A new recommendation from the U.S. Preventive Services Task Force (USPSTF) recommends that all U.S. adults, including pregnant and postpartum women, be screened for depression when they visit the doctor.

The guidelines, published Tuesday in JAMA, say screening should be accompanied with effective treatment or referral to someone who can provide care.

The U.S. Preventive Services Task Force’s recommendation comes amid growing awareness that depression can be a significant burden on mothers, their newborn children and their families. Between 8 and 19 percent of women have reported frequent postpartum depressive symptoms, according to the Centers for Disease Control and Prevention.

But “awareness is different from recommending that there be routine screening,” says Dr. Karina Davidson, a Task Force member and professor of behavioral medicine at Columbia University Medical Center.

“One of the hopes the task force has is that this report will instigate routine screening of pregnant and postpartum women so we can find the women in need of depression treatment and make sure they receive the care they need,” says Davidson.

The Task Force suggests using several common screening tests, adding that people who test positive should undergo additional testing. But it says it is unable to recommend how often patients should be screened.

“We are frustrated that there isn’t sufficient evidence to make recommendations about the ideal screening interval, and we are calling for more research in that area,” Davidson says. “It is tempting to offer personal opinion or clinical opinion as to what is the best interval, but we really don’t have the kind of studies we’d like to see having been conducted, on which to make an evidence-based recommendation.”

For now, the Task Force recommends that doctors screen all patients who haven’t been screened before, with additional screening for some patients based on their risk factors, other health conditions and life events.

In an editorial in JAMA Psychiatry published Tuesday, University of Pittsburgh Drs. Charles Reynolds III and Ellen Frank argue that more frequent screening – possibly every six to 12 months – is appropriate for some higher-risk patients.

Some patients, they write, don’t have depression symptoms that meet the criteria for a depression diagnosis. These people benefit from preventing their symptoms from becoming more severe or chronic, say Reynolds and Frank, who add that “a particularly vulnerable group in this regard is young mothers and, by virtue of the association between untreated depression and poor outcomes in offspring, their children.”

Reynolds and Frank go on to suggest that “special mention should be made of this group and of the possibility of screening mothers in the offices of their family practice or pediatric health care professionals since mothers are more likely to seek health care on a regular basis for their children than for themselves.”

Risk factors for depression during pregnancy and postpartum include poor self-esteem, childcare stress, prenatal anxiety, difficult infant temperament, lower socioeconomic status and unintended pregnancy, among others, according to the Task Force.

The Task Force recommends that doctors work with adults patients with depression to determine the best treatment plan, which could include antidepressants, psychotherapy or both. Meanwhile, for pregnant women with depression, it says it has sufficient evidence to recommend cognitive behavioral therapy. The guidelines encourage doctors to consider recommending counseling to pregnant or breastfeeding women with depression, as some medications could harm the fetus or newborn child.

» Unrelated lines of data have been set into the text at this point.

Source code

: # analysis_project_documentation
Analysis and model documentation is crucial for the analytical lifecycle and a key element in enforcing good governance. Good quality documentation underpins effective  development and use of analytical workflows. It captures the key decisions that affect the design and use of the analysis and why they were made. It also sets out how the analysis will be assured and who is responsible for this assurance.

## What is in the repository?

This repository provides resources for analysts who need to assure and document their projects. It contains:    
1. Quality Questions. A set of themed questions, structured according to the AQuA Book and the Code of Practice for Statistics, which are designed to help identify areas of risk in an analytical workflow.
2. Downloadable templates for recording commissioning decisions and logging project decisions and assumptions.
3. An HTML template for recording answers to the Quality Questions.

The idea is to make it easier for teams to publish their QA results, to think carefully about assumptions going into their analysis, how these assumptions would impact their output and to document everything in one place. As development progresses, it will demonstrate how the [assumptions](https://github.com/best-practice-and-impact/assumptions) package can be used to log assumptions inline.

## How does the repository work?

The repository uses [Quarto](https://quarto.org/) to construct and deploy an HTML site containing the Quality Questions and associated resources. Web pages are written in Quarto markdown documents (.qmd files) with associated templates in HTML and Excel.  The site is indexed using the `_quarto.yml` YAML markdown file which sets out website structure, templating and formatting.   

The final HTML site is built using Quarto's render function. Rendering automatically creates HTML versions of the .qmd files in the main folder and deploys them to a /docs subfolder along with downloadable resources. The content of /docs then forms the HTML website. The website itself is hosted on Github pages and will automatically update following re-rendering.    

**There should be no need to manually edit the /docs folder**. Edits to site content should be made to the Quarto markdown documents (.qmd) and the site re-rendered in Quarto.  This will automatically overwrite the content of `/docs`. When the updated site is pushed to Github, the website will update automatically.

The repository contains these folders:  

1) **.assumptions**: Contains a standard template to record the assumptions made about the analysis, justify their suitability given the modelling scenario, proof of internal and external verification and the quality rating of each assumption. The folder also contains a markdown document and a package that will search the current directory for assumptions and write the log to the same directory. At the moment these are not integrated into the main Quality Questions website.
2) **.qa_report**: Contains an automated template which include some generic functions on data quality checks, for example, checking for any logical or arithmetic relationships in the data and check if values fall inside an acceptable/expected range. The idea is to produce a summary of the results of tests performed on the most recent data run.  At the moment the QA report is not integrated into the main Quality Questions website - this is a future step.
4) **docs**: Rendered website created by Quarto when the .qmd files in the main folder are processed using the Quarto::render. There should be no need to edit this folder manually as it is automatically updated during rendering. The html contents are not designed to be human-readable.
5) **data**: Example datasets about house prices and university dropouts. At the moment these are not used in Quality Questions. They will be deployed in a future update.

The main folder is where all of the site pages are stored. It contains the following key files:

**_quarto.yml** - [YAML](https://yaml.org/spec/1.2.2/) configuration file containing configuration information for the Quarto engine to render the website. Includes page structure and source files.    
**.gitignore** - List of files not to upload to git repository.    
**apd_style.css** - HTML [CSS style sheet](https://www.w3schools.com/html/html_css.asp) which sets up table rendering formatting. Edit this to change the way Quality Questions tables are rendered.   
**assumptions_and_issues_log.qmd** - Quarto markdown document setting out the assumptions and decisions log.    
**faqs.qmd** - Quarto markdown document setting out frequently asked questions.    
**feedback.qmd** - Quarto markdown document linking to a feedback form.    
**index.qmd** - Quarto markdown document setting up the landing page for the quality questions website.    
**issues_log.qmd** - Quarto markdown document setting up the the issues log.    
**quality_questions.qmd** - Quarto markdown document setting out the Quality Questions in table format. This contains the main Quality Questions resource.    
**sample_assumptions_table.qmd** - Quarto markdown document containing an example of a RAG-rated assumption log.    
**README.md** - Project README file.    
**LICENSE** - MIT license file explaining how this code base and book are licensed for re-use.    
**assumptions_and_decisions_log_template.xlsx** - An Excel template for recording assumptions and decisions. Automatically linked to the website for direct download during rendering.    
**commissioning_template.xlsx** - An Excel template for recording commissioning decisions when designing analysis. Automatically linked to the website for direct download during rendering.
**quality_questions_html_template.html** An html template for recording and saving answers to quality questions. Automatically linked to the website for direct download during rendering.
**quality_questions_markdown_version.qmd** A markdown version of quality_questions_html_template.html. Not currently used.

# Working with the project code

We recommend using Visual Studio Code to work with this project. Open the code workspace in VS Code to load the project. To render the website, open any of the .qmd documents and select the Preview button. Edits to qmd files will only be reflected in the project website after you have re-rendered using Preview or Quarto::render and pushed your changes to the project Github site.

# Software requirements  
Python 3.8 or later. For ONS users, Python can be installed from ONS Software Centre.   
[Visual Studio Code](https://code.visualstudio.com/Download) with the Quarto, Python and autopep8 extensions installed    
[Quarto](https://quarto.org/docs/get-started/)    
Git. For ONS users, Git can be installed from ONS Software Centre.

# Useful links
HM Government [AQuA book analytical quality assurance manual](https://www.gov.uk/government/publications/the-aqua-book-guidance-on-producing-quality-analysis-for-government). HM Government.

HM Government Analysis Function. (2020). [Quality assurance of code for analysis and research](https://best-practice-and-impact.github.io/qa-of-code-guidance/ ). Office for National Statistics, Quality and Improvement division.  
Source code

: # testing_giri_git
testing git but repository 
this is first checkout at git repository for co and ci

The Task Force, an independent panel of clinicians and scientists commissioned by the federal Agency for Healthcare Research and Quality, makes evidence-based recommendations about preventive services and issues an annual report to Congress that identifies critical evidence gaps in research related to clinical preventive services.

Its recommendations also help determine which screenings, services and preventive medications are covered by insurance under the Affordable Care Act. By assigning its screening recommendation a “B” grade, the Task Force ensures that all adults aged 18 and over, including pregnant and postpartum women, can be screened for depression with no cost sharing.